What's wrong with every single question I just asked myself? It's all about me. My control, my fears, my image.

Elyse Fitzpatrick said something that hit me hard: "We were never meant to carry the ultimate responsibility for anyone's soul: neither our own nor our children's. Only the Good Shepherd is strong enough to carry a soul- that's his job, not ours. And although this kind of committed parenting appears godly, it is nothing less than works righteousness and idolatry."

I actually started to breathe easier the first time I heard this. I felt like I had been carrying around an unbelievably heavy load, and the Lord was whispering, "That's mine."

I was meant to nurture, love, and preach the gospel to my kids. But it stops there. I was never meant to carry the burden of redeeming their souls.

I think back on my life. Even though I am in the middle of my journey, I can still see the way God has and is writing my story. Do I want that for my children? Do I want to let God write their story or do I want to write it? Who am I to say that a perfectly trained child and a young conversion is the story they should have?

So what can I do? In my brain, I've whittled it down to a few major responsibilities I have. Here are four major ones:

1. I can let them know they have a problem....and a solution
I often tell my kids that the kindest thing I can do for them is help them see that they are slaves to their own sin, and that someone is going to have pay the punishment for sinning against a Holy God. Then I can help them see the mind-blowing truth that God sent His Son take that punishment for them. I can do my make the gospel exciting and attractive. BUT it ends there. I cannot convert them and should not pressure them into conversion but allow the beautiful Savior to woo them to Himself.

2. I can let them know I'm ready to walk with them through the muck.
Let me give an example to this: Steven and I talked to the boys in honest terms about pornography. My gut instinct would be to simply tell them "don't you dare!", but that would just be opening the door to secret sin and shame. Instead we when we discussed it, though we did talk about the dangerous trap that it is, our emphasis was letting us walk with them through these waters. We told them that they are welcome to freely share what they've seen with no angry parent response.

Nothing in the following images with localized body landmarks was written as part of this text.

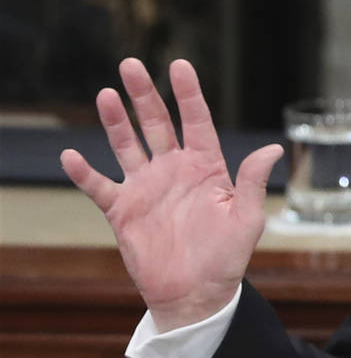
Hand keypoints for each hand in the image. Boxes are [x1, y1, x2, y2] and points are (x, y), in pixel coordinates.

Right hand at [60, 58, 281, 330]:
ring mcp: (146, 187)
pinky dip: (83, 172)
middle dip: (145, 94)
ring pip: (127, 145)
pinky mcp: (123, 210)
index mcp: (207, 167)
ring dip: (116, 121)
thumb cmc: (227, 257)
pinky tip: (71, 155)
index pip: (197, 121)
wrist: (196, 294)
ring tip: (106, 94)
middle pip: (157, 124)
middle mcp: (174, 170)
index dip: (188, 94)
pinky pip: (99, 186)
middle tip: (131, 64)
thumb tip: (273, 148)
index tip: (179, 65)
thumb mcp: (247, 219)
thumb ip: (253, 181)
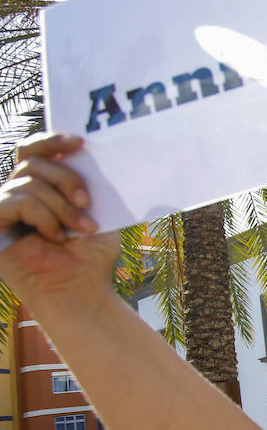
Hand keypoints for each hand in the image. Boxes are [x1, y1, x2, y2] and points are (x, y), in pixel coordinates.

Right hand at [0, 134, 118, 307]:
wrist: (82, 290)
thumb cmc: (91, 257)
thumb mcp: (95, 213)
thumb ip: (85, 184)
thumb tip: (87, 152)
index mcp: (42, 189)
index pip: (33, 151)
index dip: (52, 140)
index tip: (81, 143)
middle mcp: (18, 196)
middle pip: (33, 162)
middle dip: (65, 177)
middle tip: (86, 201)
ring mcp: (5, 211)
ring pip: (27, 182)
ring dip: (60, 204)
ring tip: (80, 228)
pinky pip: (15, 201)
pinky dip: (42, 216)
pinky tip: (55, 236)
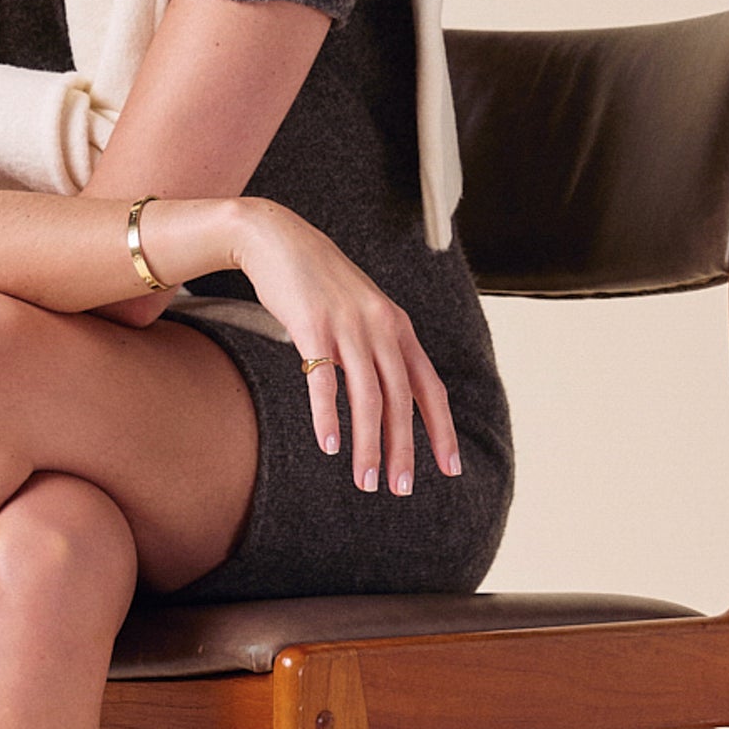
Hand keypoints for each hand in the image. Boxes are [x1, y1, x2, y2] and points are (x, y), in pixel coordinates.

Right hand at [229, 198, 460, 494]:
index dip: (442, 430)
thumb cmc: (318, 283)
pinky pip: (324, 380)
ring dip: (369, 445)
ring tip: (366, 482)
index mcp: (398, 328)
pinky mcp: (312, 326)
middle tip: (400, 489)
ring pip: (368, 397)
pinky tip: (329, 446)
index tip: (450, 468)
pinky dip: (328, 416)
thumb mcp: (361, 313)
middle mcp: (381, 327)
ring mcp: (348, 326)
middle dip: (404, 449)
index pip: (430, 388)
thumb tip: (386, 394)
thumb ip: (378, 349)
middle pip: (401, 400)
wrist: (278, 239)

We promised them that we would do our best to walk through their temptations with them. Sin is most poisonous when it is in the dark. Are we will to help them walk in the light by being willing to get down in the dirty waters with them instead of simply standing a those waters edge and shouting at them to get out?

3. I can let them know they can't lose my love.
No matter what stage I have been at in my life, my parent's home has always been a safe haven. I know I will encounter love and acceptance. There were times they didn't accept my attitude or my choices, but I knew they accepted me and the fact that I was part of the family God knit together in their home. I want that for my kids. I want home to be safe, a place to be honest without fear of rejection.

4. I can pray. And then pray some more.
I need to really let that sink in. I have access to the God who has the king's heart as a stream of water in His hands. That is no light thing. Don't underestimate getting on your knees beside your bed and pouring your heart for your kids out to your own Father.

So I'm asking God to position my heart to take a backseat to His story writing. Will His version include a young person impassioned for eternity or will it include a teenage pregnancy? I'm praying that He gives me the grace to mother lovingly regardless, but I have to tell you it feels freeing not to be weighed down with having to figure it out myself.